Each line in the listing below needs to be transcribed exactly.

Stored data:

○ ○ ○ ○ ○ ○ ○

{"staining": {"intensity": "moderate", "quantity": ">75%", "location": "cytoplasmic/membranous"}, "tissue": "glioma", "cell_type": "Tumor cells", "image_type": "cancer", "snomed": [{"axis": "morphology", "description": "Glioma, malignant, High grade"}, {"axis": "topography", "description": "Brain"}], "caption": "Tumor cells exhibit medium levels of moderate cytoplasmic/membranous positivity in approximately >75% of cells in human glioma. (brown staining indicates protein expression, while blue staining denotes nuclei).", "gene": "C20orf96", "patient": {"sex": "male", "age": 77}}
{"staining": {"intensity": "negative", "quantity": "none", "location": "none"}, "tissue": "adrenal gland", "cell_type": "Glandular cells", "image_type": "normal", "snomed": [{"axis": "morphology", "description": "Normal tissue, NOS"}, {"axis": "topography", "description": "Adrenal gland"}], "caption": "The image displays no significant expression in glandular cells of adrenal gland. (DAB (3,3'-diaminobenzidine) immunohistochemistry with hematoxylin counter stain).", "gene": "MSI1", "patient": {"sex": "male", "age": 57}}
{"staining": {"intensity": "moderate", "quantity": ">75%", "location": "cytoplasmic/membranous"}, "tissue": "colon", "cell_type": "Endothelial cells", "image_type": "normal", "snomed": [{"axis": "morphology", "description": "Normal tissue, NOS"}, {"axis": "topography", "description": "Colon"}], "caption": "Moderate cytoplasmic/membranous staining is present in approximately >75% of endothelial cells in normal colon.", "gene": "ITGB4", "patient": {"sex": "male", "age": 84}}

○ ○ ○ ○ ○ ○ ○

Response area:
{"staining": {"intensity": "moderate", "quantity": ">75%", "location": "cytoplasmic/membranous"}, "tissue": "glioma", "cell_type": "Tumor cells", "image_type": "cancer", "snomed": [{"axis": "morphology", "description": "Glioma, malignant, High grade"}, {"axis": "topography", "description": "Brain"}], "caption": "Tumor cells exhibit medium levels of moderate cytoplasmic/membranous positivity in approximately >75% of cells in human glioma. (brown staining indicates protein expression, while blue staining denotes nuclei).", "gene": "C20orf96", "patient": {"sex": "male", "age": 77}}
{"staining": {"intensity": "negative", "quantity": "none", "location": "none"}, "tissue": "adrenal gland", "cell_type": "Glandular cells", "image_type": "normal", "snomed": [{"axis": "morphology", "description": "Normal tissue, NOS"}, {"axis": "topography", "description": "Adrenal gland"}], "caption": "The image displays no significant expression in glandular cells of adrenal gland. (DAB (3,3'-diaminobenzidine) immunohistochemistry with hematoxylin counter stain).", "gene": "MSI1", "patient": {"sex": "male", "age": 57}}
{"staining": {"intensity": "moderate", "quantity": ">75%", "location": "cytoplasmic/membranous"}, "tissue": "colon", "cell_type": "Endothelial cells", "image_type": "normal", "snomed": [{"axis": "morphology", "description": "Normal tissue, NOS"}, {"axis": "topography", "description": "Colon"}], "caption": "Moderate cytoplasmic/membranous staining is present in approximately >75% of endothelial cells in normal colon.", "gene": "ITGB4", "patient": {"sex": "male", "age": 84}}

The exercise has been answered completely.